Monday on Irrelevant Radio they reported on a piece of actual religious news that was making the rounds of mainstream media, the discovery of a scrap of a gospel possibly dated inside the first century. If true (and we will get to that in a moment) a date of 90 CE (which is the one being put out there) would have a moderate impact, if it was dated earlier than say, 70 CE it might have some actual significance. Let’s look at why this is so.
While Christians are always saying that things just have to be taken on faith, at the same time they also want empirical validation for their beliefs. You can hardly blame them really. It would be nice to have it both ways. The things that could be empirically validated could in some sense be used to then validate the parts that need faith. It goes something like this: “Jesus was a real person, who really preached, really appeared before Pontius Pilate and there really was an empty tomb. Since all that is true, the resurrection must true and all his teachings, heaven and all the rest, must be true.”
Unfortunately they don’t seem to see that the second part does not logically follow from the first. Just because Jesus was real and killed by the Romans doesn’t make him the son of god. There are many other reasons for an empty tomb and so on. But even more unfortunately, they have a bigger problem and they know it.
Scholarship has known for many years now (in fact I was taught this in Catholic school) that the epistles of Paul were apparently written well before the gospels. And unfortunately for the church, Paul does not talk about a historical Jesus much, if at all. Paul saw a vision of Jesus and he says in many places that is where he got all of his information. Directly from god, not from man. Unfortunately again for the church, he is writing while the apostles are still alive and even hangs out with them in Acts. But Paul never tells any of the gospel stories, he never says, “Peter said Jesus did this, that or the other.”
Some years later (apparently) the gospels were written down. The dating of the writing of the gospels varies, with earlier dates being argued for by church types (and to be fair, others as well) but most evidence seems to point at the later end of the scale. Those dates seem to range from 50 CE to 90 CE and sometimes later, especially for the gospel of John which is often dated in the second century CE. Currently the oldest scrap of a gospel dates to 125 CE, which actually corresponds to about the time that other writers begin to refer to the gospels.
Why does this matter?
Well, it wouldn’t matter at all if Jesus is to be accepted on faith. But many people want the gospels to be a real history of a real person that has been verified non faith-based sources. It is widely held that the gospels are not written by the guys whose names are in the bold print. But the general apologist line goes something like, “these are eyewitness accounts that were collected and written down and so therefore are reliable.”

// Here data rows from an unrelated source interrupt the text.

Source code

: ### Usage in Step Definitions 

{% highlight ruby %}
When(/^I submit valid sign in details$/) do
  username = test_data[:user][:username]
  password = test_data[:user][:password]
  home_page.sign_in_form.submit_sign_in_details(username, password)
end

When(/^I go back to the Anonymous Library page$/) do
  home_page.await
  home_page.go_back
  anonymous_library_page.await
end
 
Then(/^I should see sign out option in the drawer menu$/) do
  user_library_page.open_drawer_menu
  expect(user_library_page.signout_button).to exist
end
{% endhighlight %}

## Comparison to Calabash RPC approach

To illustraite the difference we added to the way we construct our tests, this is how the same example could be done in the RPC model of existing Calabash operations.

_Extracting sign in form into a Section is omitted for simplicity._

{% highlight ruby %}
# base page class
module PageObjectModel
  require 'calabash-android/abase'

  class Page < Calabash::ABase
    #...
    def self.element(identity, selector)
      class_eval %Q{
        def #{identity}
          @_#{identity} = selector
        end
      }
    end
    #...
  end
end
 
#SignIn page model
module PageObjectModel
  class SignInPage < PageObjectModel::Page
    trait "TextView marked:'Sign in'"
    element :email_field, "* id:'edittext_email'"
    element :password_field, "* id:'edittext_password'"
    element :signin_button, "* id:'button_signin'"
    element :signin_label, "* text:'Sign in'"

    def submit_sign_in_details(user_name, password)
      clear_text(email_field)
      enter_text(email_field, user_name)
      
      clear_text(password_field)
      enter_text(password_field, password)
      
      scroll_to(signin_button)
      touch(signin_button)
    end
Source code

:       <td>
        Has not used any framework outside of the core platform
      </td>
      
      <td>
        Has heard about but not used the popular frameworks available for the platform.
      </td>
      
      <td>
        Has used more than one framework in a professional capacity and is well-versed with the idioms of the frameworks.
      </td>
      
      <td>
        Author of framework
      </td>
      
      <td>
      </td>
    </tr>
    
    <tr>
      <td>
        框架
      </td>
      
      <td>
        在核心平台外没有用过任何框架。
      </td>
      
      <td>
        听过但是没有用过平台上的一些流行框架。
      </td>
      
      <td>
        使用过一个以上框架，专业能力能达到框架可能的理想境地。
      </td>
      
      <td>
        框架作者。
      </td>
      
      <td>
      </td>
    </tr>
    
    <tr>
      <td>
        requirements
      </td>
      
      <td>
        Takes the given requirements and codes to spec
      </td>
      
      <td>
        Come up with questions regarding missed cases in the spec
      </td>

Obviously such a claim strains credulity if the gospels were written down after 70 CE. First of all, this is some 40 years after the death of Jesus. Stories floating around for 40 years are still accurate? Eyewitness accounts? How would you like to have to try a 40 year old court case? Rounding up the witnesses could be fun. Especially since the Romans destroyed Jerusalem in 70 CE.
But this does not deter Dr. John Bergsma who appeared on Irrelevant Radio on Monday. He said that he was hoping that the scrap would be dated 50 CE or earlier, because that would make it extremely significant. And he is right about that. But he also covered his bases saying that even if it is not. people could still be confident that the gospels are eyewitness histories of Jesus’ life. One reason he gave for this confidence was absolutely laughable.
He said that since the gospels were written while eyewitnesses were alive, if they were not true we would be, essentially, awash with refutations of them. Absolutely hilarious.
Even if the gospels were written in say, 40 CE (which as far as I know no one actually argues they were that early) it is not exactly like they were peer reviewed before being “published.” Josephus did not put his stamp of approval on the gospels. Nor did any other historian of the time. And then, it was not exactly like they were published on Amazon so that people could review them. At that time they would not have been “books” like we think of them, they were manuscripts (even if copies) and as such were probably only seen by insiders to the movement. People who would have disagreed with the gospel accounts most likely (almost certainly) could not have seen them in the first century CE. So, of course there is no record of anyone writing, “Jesus never did that!”
And even if there was such a writing, the Christians did a pretty good job of destroying “heretical” writings in the second through fourth centuries. So even accounts of Jesus that said he was a pretty good guy, but not exactly what the church thought he was have vanished. Dr. Bergsma knows that full well.
But the gospels were not written just a few years after Jesus’ death, there were no remaining “eyewitnesses” to contradict them by the time they began to be circulated. Besides there is little or no chance that this discovery is any kind of game changer in this area. The people involved are all sworn to secrecy, the publication of the actual data has been pushed back several times and is now not expected to be published until 2017. According to this article, the people involved are not the top experts in this kind of thing and this is how they dismiss it: “Essentially, this papyrus is the scholarly equivalent of ‘my girlfriend who lives in Canada.'”
So, sorry, Christians you are just going to have to still take it on faith. No writings of actual eyewitnesses of Jesus’ life are going to surface. Second, third, fifth or twelfth hand stories from 40 or more years later are the best you can do.